Епископы Иллирика не собрались на местный собор, чтобы просаботировать указ Юстиниана и не подписать его.
Зоил Александрийский, взявший обратно свою подпись под указом василевса, был низложен Юстинианом (551 г.) и в неканоническом порядке замещен Аполлинарием.
Создалось впечатление, что император не просто «расчищает путь» к искомому соборному разрешению вопроса, но в целой серии актов власти предвосхищает желательное решение и хочет сделать излишним самый собор. Он пишет обстоятельный полемический трактат. A коварный Аскида убеждает его сделать из трактата новый эдикт и опять возвратиться к методу сбора подписей под царским эдиктом. Прослышав о новой затее, папа протестовал, но на протест не обратили внимания. Эдикт под заглавием «Ομολογία της πίστεως» с выводами в форме 15 анафематизмов рассылается по всей империи для вывешивания на дверях церквей (551 г.). Задача — предрешить вопрос о виновности трех глав, с мотивами, попутно опровергающими западную аргументацию. И надо признать, в большинстве случаев — серьезно и обоснованно. На тезис о непозволительности анафематствовать умерших Юстиниан возражает фактами. Церковь анафематствовала древних еретиков (Валентина, Василида, Керинфа) и недавних, как Евномия, посмертно. Из западных сам Августин писал, что если бы Цецилиан мыслил вопреки церкви, то он отлучил бы его и по смерти.

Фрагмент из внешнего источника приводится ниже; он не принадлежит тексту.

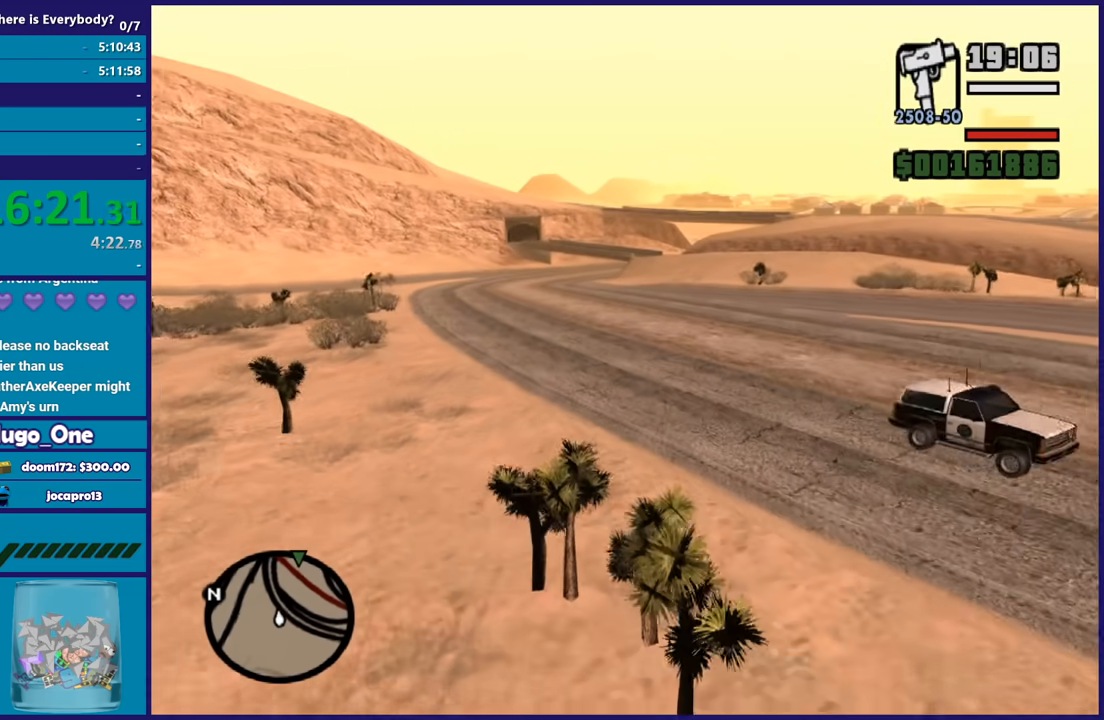
{"buttons": ["A"], "left_stick": "up", "right_stick": "center", "button_events": []}
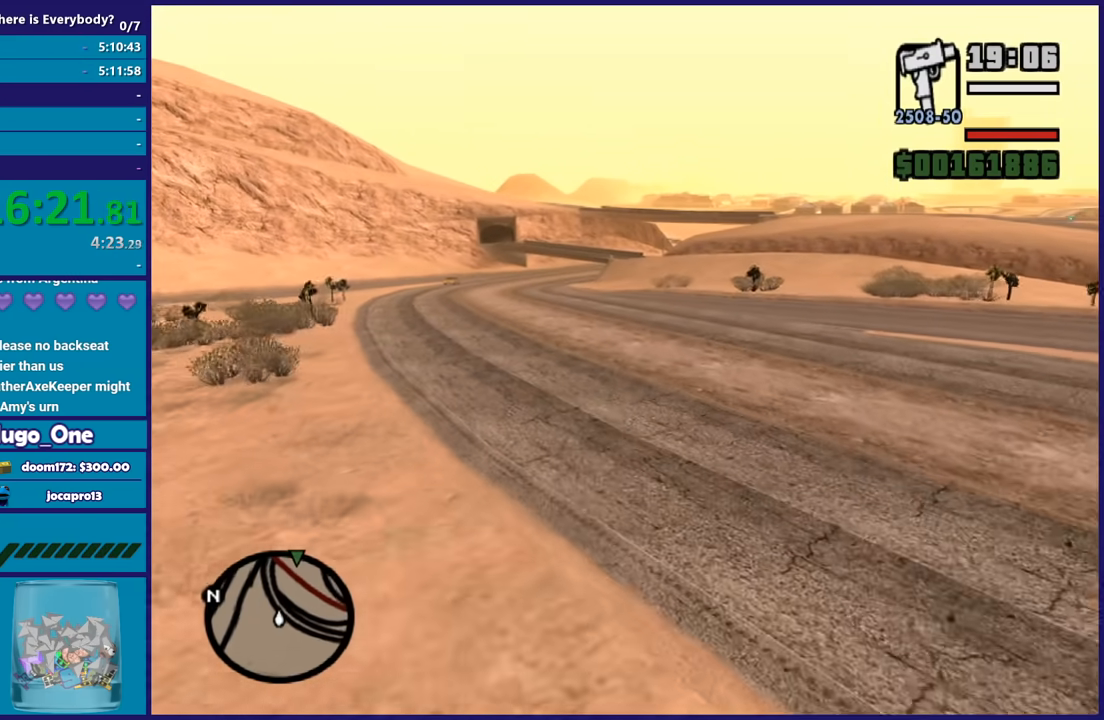
{"buttons": ["A"], "left_stick": "up", "right_stick": "center", "button_events": []}
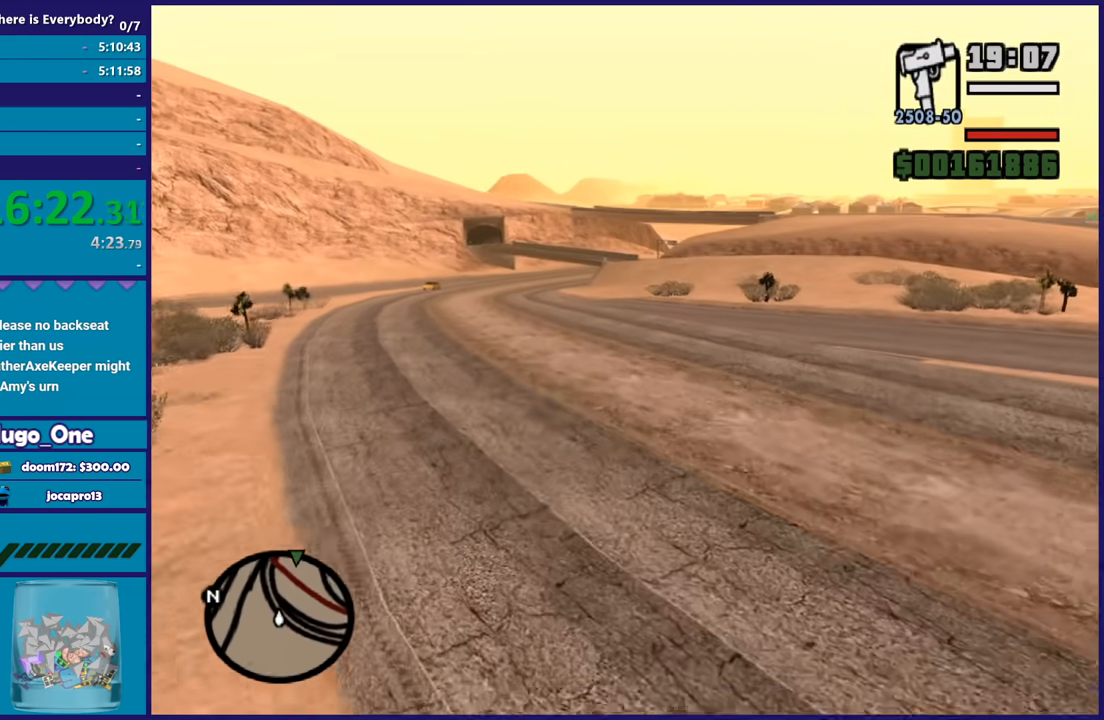
{"buttons": ["A"], "left_stick": "up", "right_stick": "center", "button_events": []}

Если запретить осуждать, то, значит, надо запретить и оправдывать. A как же тогда быть с посмертным оправданием и прославлением осужденного при жизни св. Иоанна Златоуста?
Говорят, Феодор Мопсуестийский умер в общении с церковью. Но упускается из виду невидимая сторона церкви. Te, кто мыслит нечестиво, уже реально отпали от церкви. И исследование на месте доказало, что его собственная церковь изгладила память о нем из диптихов.
Ссылаются на то, что о Феодоре хорошо отзывались Иоанн Антиохийский с его собором и даже сам Кирилл Александрийский. Но все такого рода частичные и попутные положительные ссылки и отзывы не решают вопроса в целом. И святые — папа Дамасий, Афанасий Великий, Василий Великий почтительно ссылаются на Аполлинария, и св. Лев Великий одобряет Евтиха, но все это было только до момента, пока не вскрылся еретический замысел этих лиц. И св. Кирилл последующими опровержениями Феодора аннулировал свою прежнюю наивность. Было время, когда Иоанн Антиохийский и его собратья-епископы были врагами св. Кирилла и защитниками Нестория. A в 433 г. отказались от своих ошибок и объединились с Кириллом. Словом, Юстинианова аргументация была основательной, несмотря на грубополитическое подавление стихии и нарушение процедуры подлинной церковной соборности.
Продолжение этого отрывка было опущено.